If it is 5'' then it is not a real Cohiba. However, like others said, it may still be a great cigar. One thing you will learn quickly when dealing with Cuban cigars is that EVERYBODY has a story, a connection, a cousin, ect. and they are generally all bull shit.


----------



## kutzy33 (Apr 25, 2010)

Yeah sorry brother, there is no way those are real. You will be lucky if there is real tabacco inside.

At least the box looks real.


----------



## bcannon87 (Sep 8, 2010)

I know this is a dated thread but i thought i might be able to help z0diac out, Check out this link: Counterfeit Gallery | Cigar Aficionado


----------



## KcJason1 (Oct 20, 2010)

I'm not very familiar with the Singlo.. But Cohibas in general I am.. I noticed the bands at different points on the cigars right away... But what stuck out in my head is the bands them selves... Above the word cohiba some of the bands have 2 rows of squares, and some have 3... A true Cohiba should have 3 rows.. and all bands should be identical...

Go check out the CA counterfeit gallery..

Edit: guess I should of read the whole thread before posting... Just saw the post before mine.. lol


----------



## Zfog (Oct 16, 2010)

KcJason1 said:


> I'm not very familiar with the Singlo.. But Cohibas in general I am.. I noticed the bands at different points on the cigars right away... But what stuck out in my head is the bands them selves... Above the word cohiba some of the bands have 2 rows of squares, and some have 3... A true Cohiba should have 3 rows.. and all bands should be identical...
> 
> Go check out the CA counterfeit gallery..
> 
> Edit: guess I should of read the whole thread before posting... Just saw the post before mine.. lol


Not all of this is true. Cuba is known for their discrepancies with production.

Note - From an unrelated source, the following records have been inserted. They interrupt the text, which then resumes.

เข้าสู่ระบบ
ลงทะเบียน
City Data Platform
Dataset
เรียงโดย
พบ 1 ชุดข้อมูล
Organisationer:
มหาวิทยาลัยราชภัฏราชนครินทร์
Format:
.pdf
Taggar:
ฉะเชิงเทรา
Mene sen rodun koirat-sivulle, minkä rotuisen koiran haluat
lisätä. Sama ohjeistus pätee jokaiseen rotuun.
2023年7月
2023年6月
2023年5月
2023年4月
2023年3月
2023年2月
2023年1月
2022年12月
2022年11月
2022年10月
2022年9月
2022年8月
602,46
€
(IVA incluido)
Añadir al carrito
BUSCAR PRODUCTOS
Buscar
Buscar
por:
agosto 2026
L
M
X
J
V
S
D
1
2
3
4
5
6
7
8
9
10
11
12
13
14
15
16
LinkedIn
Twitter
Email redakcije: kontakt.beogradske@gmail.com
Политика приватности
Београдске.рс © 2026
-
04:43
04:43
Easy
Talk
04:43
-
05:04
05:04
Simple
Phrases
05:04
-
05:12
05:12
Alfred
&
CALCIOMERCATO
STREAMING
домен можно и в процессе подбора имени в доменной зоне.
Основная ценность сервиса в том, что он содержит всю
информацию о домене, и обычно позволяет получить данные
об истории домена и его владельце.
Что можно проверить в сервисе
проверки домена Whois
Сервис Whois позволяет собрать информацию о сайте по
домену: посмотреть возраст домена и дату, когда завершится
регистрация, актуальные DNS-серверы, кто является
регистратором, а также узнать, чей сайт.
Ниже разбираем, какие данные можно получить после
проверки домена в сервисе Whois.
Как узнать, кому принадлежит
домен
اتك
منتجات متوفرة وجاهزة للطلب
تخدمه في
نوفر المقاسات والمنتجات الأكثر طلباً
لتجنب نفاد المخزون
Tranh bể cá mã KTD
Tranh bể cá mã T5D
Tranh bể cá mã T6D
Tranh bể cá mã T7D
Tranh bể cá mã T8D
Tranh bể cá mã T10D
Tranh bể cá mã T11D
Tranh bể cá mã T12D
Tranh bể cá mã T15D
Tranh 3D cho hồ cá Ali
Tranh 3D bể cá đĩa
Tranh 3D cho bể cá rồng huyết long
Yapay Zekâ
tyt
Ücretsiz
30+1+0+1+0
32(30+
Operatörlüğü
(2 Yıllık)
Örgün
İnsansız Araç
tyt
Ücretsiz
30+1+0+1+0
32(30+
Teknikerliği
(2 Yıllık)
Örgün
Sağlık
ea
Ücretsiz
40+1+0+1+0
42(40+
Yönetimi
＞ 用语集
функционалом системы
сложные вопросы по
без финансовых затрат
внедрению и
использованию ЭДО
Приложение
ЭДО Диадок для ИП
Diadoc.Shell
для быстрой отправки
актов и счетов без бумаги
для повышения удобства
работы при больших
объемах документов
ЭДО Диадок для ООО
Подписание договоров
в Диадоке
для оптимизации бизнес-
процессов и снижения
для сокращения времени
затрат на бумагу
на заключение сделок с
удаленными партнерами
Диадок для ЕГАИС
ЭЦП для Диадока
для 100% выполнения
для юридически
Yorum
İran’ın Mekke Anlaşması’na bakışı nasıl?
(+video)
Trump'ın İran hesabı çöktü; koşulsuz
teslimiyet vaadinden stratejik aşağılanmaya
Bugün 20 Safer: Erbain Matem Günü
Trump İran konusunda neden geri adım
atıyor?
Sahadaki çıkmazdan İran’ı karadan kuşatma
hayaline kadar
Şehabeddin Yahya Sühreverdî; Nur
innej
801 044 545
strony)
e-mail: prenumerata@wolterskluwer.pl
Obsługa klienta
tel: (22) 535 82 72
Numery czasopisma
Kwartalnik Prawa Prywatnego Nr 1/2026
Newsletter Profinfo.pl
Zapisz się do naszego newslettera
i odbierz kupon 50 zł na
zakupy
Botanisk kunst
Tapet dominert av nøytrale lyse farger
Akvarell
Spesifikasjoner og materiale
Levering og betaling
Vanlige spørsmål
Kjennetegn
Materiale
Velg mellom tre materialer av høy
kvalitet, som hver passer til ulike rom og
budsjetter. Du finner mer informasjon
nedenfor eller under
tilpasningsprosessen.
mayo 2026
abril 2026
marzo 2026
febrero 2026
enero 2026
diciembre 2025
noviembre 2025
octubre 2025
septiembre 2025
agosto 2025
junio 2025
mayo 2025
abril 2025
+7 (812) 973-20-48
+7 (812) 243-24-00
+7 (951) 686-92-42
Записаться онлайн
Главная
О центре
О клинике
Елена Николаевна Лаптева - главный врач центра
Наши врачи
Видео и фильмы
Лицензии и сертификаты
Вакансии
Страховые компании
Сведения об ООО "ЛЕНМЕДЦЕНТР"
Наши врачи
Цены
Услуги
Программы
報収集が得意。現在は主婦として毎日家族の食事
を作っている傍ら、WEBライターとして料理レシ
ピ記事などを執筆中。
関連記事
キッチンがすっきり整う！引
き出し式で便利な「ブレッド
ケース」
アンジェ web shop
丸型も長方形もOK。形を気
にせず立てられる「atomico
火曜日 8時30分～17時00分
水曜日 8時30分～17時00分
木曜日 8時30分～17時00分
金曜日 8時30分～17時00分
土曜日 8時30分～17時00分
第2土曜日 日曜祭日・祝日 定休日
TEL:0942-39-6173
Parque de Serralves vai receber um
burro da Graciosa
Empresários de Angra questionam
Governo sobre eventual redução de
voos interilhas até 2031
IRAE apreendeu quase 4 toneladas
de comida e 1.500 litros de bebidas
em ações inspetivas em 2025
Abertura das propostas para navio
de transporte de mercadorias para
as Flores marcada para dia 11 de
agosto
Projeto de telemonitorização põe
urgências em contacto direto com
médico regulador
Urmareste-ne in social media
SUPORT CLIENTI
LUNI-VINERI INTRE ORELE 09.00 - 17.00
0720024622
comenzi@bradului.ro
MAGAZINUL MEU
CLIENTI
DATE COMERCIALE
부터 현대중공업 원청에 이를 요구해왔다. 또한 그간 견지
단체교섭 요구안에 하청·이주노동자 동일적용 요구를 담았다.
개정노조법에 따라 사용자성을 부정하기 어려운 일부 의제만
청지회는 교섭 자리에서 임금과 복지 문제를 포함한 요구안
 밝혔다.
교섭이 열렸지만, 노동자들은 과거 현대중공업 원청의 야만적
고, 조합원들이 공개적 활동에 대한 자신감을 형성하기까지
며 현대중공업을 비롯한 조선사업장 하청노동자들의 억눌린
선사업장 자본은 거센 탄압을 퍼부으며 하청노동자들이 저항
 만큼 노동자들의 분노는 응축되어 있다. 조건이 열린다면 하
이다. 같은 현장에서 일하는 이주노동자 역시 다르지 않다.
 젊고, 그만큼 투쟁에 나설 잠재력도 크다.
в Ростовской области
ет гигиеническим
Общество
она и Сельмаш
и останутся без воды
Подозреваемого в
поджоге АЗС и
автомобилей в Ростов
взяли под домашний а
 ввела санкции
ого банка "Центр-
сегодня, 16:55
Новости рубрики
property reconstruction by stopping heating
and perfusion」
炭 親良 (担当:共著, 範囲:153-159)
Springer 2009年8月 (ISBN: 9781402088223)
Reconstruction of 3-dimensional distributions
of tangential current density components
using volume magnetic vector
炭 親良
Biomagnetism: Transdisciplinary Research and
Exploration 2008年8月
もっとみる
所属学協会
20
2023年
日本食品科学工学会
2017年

The thing that stuck out to me was that these 5 packs come with each cigar in an individual box. regardless I'm sure the OP would have preferred this buried. maybe someone will benefit from this though1


----------



## rus_bro (Jun 18, 2010)

im confused why it is hard to get cuban cigars in cuba.. shouldnt you be able to just pick them up somewhere without having to worry about if they are real? seems like being worried that your ford is not a real ford in the US...

doesnt seem like you would need an "inside connection" or something like that to get a real kohiba in cuba... but then again i could be wrong.

just a little confused.

rb


----------



## Zfog (Oct 16, 2010)

rus_bro said:


> im confused why it is hard to get cuban cigars in cuba.. shouldnt you be able to just pick them up somewhere without having to worry about if they are real? seems like being worried that your ford is not a real ford in the US...
> 
> doesnt seem like you would need an "inside connection" or something like that to get a real kohiba in cuba... but then again i could be wrong.
> 
> ...


Well I can't really go into it here. But counterfeiting is everywhere. What else is there in cuba to counterfeit?


----------



## Animal (Sep 27, 2010)

Zfog said:


> Well I can't really go into it here. But counterfeiting is everywhere. What else is there in cuba to counterfeit?


Mojitos? Maybe a few little sprigs of maple cut into the shape of mint will fool tourists. I hear maple is a lot cheaper than mint.


----------



## thunderdan11 (Nov 15, 2010)

Although pre 2003 Cohibas had two dots above the name.



KcJason1 said:


> I'm not very familiar with the Singlo.. But Cohibas in general I am.. I noticed the bands at different points on the cigars right away... But what stuck out in my head is the bands them selves... Above the word cohiba some of the bands have 2 rows of squares, and some have 3... A true Cohiba should have 3 rows.. and all bands should be identical...
> 
> Go check out the CA counterfeit gallery..
> 
> Edit: guess I should of read the whole thread before posting... Just saw the post before mine.. lol


----------



## rus_bro (Jun 18, 2010)

Zfog said:


> Well I can't really go into it here. But counterfeiting is everywhere. What else is there in cuba to counterfeit?


My apologies, i forgot which forum we were in.

regards
rb


----------